My life has been a journey.
And I have tried to keep to the straight and narrow path.
But the paths I have taken have often not hewn to the straight and narrow.
My way has taken me to places and situations that have been anything but straight.
It has been a long way away from home that was Angeles.
I left my hometown at ten years old and have been and seen places I never dreamed of.
I now live thousands of miles away from where I started
with people who are very dear to me I had no idea about when I was ten.
I have traveled my way through times and events that are neither narrow nor easy.
In my teens and early twenties, I was busy seeking and creating.
Finding myself and creating the person I wanted to be.
Finding a career, creating a name and a brand, starting my family.
My late twenties and thirties were years of building.
Building a home, building a reputation, building for the future.
My forties were times of contributing and giving
Making a difference, making a contribution and making the earth a better place.
My fifties were years where I was tasked to lead, to change and to dare.
I was involved in mergers, acquisitions, organizational development, managing change.
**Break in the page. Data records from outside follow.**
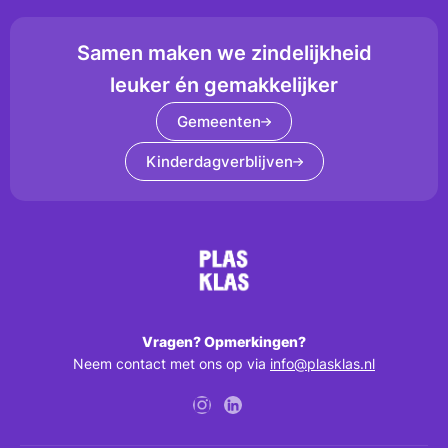
Samen maken we zindelijkheid
leuker én gemakkelijker
Gemeenten
Kinderdagverblijven
Vragen? Opmerkingen?
Neem contact met ons op via
info@plasklas.nl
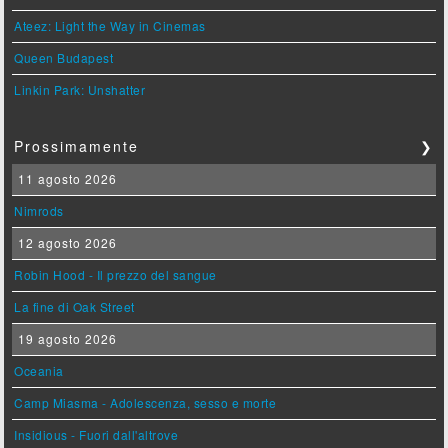
Ateez: Light the Way in Cinemas
Queen Budapest
Linkin Park: Unshatter
Prossimamente
❯
11 agosto 2026
Nimrods
12 agosto 2026
Robin Hood - Il prezzo del sangue
La fine di Oak Street
19 agosto 2026
Oceania
Camp Miasma - Adolescenza, sesso e morte
Insidious - Fuori dall'altrove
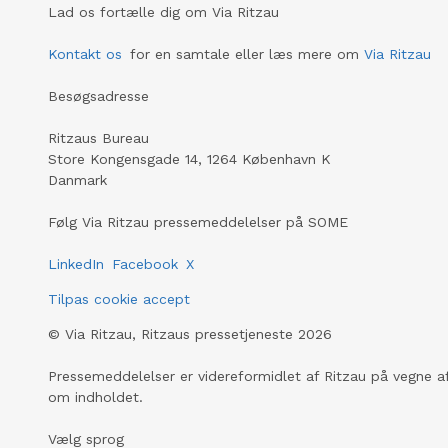
Lad os fortælle dig om Via Ritzau
Kontakt os
for en samtale eller læs mere om
Via Ritzau
Besøgsadresse
Ritzaus Bureau
Store Kongensgade 14, 1264 København K
Danmark
Følg Via Ritzau pressemeddelelser på SOME
LinkedIn
Facebook
X
Tilpas cookie accept
©
Via Ritzau, Ritzaus pressetjeneste
2026
Pressemeddelelser er videreformidlet af Ritzau på vegne af
om indholdet.
Vælg sprog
At sixty, I was at a heady high of accomplishment and all too soon it was all over
I started out teaching, helping shape and mold young boys.
And then I made a radical shift to detailing and pushing drugs to doctors.
But I still managed to teach on the side.
Then, I tried my hand at gathering, processing and disseminating medical information.
Then, I was challenged to manage the delivery of healthcare services.
Then, I was consulted to help health organizations and medical institutions
become more effective and efficient in achieving their goals.
Then, it was all over.
All along the way there was one truth that kept coming back to me.
There is a certain Presence that was showing my the way.
Everything that happened to me, many unexpected and beyond expectations,
was a gift from that Presence that was my guide.
The truth is I did not deserve any of the things that came my way:
My life, my talents, the opportunities, the people who gave me love and support,
the people who inspired me and molded me,
the situations that showed me what I could do,
the events that bought out the best in me.
And yet these gifts have been heaped on me, full to the brim and overflowing.
These are the truths in my life.
And my life has been much richer and much fuller
than I could have ever imagined as a boy of ten from Angeles.
Because of all the love I have been given, I want to give back even more than I received.
Because of all the blessings in my life, I want and try to be a blessing to others.
Because my cup of life is running over, I want to share this cup with as many as I can.
Because I have enjoyed God’s love and mercy, this I want to be to others too.
This is how I want to live my life.
Lord, let your mercy be on us, as we place our trust in you.
Thomas said to him,
“Master, we do not know where you are going;
how can we know the way?”
Jesus said to him, “I am the way and the truth and the life.
No one comes to the Father except through me.
If you know me, then you will also know my Father.
From now on you do know him and have seen him.”